Desire is input DataFrame
reduced to name
and color
columns. If updated_name|color
has data, use it. If ''
(Nan
in true data set) then either use the value entered in updated_name|color
column if it exists, and if not use the value in original_name|color
column.
In real data set got about as far as the DataFrame
below using:
mask = df['updated_name'].notnull() | df['updated_color'].notnull()
I am stuck on next steps.

______

• Problem 1
From the DataFrame post, set down the passage from "In real data" up to and including "on next steps.".
• Problem 2
Answer these on the DataFrame post:
(a) To which columns should the input DataFrame be reduced?
(b) Which method does the code line apply to each column to build the mask?
(c) According to the post's final sentence, what is the writer stuck on?

[Bounding boxes with keypoints]
______

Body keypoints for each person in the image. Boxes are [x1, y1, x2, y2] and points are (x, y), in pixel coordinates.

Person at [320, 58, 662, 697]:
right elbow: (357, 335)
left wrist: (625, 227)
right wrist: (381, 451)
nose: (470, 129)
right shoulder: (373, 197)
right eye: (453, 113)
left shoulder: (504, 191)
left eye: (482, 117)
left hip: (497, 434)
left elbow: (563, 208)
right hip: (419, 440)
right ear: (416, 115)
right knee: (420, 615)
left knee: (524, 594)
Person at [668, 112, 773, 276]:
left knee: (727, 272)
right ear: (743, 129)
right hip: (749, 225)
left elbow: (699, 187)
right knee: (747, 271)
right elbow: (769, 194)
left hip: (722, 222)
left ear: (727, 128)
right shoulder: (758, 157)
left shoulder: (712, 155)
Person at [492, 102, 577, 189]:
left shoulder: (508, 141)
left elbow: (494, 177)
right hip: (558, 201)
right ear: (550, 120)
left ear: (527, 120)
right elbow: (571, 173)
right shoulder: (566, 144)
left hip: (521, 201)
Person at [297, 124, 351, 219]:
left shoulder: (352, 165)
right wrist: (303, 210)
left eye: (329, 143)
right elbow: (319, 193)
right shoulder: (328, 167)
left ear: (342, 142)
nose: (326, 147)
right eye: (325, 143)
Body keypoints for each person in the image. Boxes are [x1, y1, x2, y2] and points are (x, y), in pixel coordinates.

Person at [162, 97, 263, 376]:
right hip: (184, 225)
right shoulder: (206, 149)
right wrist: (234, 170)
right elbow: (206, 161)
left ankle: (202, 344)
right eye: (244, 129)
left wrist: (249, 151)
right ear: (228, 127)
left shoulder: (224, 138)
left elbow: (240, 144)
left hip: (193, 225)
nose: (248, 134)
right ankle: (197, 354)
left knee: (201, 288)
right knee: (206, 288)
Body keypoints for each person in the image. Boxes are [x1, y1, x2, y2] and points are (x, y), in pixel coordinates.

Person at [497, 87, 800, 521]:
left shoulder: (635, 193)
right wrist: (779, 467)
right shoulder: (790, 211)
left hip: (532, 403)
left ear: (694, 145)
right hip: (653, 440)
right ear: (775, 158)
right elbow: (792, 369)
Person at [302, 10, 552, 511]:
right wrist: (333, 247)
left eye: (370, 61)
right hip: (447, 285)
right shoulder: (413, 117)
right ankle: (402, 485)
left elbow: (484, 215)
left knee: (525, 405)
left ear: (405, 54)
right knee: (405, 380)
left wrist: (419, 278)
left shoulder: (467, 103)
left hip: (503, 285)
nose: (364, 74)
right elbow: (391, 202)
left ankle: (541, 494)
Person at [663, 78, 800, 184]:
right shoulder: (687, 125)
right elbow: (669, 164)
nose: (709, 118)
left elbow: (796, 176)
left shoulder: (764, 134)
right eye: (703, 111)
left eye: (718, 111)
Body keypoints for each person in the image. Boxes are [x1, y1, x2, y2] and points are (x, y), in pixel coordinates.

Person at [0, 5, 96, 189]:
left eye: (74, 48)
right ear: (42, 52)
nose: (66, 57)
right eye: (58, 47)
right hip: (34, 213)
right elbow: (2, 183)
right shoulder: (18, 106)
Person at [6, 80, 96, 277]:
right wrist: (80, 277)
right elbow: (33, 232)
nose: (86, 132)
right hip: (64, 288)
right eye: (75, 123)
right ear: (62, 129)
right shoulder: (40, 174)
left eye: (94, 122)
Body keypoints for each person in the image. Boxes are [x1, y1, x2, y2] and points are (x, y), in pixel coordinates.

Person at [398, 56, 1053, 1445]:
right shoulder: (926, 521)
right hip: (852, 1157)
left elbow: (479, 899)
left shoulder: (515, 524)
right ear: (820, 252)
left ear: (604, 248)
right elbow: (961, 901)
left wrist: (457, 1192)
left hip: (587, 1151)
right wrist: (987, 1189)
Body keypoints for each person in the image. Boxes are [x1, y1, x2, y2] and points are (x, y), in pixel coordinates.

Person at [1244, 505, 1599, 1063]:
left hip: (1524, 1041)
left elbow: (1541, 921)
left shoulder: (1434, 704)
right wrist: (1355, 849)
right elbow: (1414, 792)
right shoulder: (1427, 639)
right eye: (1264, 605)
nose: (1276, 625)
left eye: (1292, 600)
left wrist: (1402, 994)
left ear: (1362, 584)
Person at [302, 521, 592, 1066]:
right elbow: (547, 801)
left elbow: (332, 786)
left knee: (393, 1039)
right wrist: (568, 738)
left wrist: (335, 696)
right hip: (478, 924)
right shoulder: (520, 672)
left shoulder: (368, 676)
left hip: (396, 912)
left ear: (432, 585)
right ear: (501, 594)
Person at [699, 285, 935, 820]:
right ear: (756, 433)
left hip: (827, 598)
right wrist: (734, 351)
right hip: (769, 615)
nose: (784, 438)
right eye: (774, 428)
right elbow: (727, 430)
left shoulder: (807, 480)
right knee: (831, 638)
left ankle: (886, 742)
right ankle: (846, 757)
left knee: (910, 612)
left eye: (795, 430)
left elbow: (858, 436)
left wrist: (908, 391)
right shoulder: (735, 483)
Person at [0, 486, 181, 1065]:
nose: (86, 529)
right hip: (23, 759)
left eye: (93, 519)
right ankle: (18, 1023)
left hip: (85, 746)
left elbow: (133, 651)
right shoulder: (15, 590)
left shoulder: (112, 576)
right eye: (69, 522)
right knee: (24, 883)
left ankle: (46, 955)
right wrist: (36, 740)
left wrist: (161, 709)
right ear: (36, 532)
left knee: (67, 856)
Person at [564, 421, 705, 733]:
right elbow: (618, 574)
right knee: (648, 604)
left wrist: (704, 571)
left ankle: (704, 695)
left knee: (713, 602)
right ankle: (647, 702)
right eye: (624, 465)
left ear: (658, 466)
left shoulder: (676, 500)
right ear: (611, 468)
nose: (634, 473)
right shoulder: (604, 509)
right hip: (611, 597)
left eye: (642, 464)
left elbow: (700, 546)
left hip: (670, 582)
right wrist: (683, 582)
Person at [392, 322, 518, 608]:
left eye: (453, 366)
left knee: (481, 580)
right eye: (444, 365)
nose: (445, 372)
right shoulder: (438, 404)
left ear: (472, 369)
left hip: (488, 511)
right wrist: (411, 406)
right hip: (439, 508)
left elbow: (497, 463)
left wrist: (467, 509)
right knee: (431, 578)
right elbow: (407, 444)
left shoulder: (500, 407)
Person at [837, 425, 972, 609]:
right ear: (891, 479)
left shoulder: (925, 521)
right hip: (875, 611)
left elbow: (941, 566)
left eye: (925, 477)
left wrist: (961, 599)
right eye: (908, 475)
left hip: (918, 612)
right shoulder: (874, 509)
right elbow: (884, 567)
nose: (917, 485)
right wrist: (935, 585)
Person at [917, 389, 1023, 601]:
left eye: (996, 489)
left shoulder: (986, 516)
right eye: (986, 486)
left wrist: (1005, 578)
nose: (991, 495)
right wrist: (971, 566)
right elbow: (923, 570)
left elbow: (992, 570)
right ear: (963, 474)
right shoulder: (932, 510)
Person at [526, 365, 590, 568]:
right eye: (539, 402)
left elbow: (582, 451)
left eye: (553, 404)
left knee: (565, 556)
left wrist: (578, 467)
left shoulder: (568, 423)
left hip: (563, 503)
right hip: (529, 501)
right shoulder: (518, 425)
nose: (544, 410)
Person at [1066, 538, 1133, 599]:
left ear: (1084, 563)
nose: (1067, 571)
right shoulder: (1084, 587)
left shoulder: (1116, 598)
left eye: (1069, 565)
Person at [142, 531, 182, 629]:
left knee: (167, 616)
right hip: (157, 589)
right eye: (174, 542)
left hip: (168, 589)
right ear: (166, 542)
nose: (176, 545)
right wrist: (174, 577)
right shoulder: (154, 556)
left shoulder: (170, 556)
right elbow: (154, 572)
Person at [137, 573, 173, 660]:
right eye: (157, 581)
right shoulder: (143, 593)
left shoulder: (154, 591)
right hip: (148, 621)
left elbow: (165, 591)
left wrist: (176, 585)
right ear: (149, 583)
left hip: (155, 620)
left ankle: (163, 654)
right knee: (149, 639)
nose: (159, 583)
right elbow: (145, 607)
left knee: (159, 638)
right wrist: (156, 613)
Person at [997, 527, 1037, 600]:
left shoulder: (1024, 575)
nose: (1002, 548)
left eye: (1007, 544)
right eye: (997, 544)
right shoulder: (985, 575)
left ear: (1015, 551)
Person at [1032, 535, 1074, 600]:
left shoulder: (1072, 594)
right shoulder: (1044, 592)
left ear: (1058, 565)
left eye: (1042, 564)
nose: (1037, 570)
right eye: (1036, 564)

______

• Exercise result 1
In real data set got about as far as the DataFrame
below using:
mask = df['updated_name'].notnull() | df['updated_color'].notnull()
I am stuck on next steps.

• Exercise result 2
(a) The name and color columns.
(b) notnull()
(c) The next steps.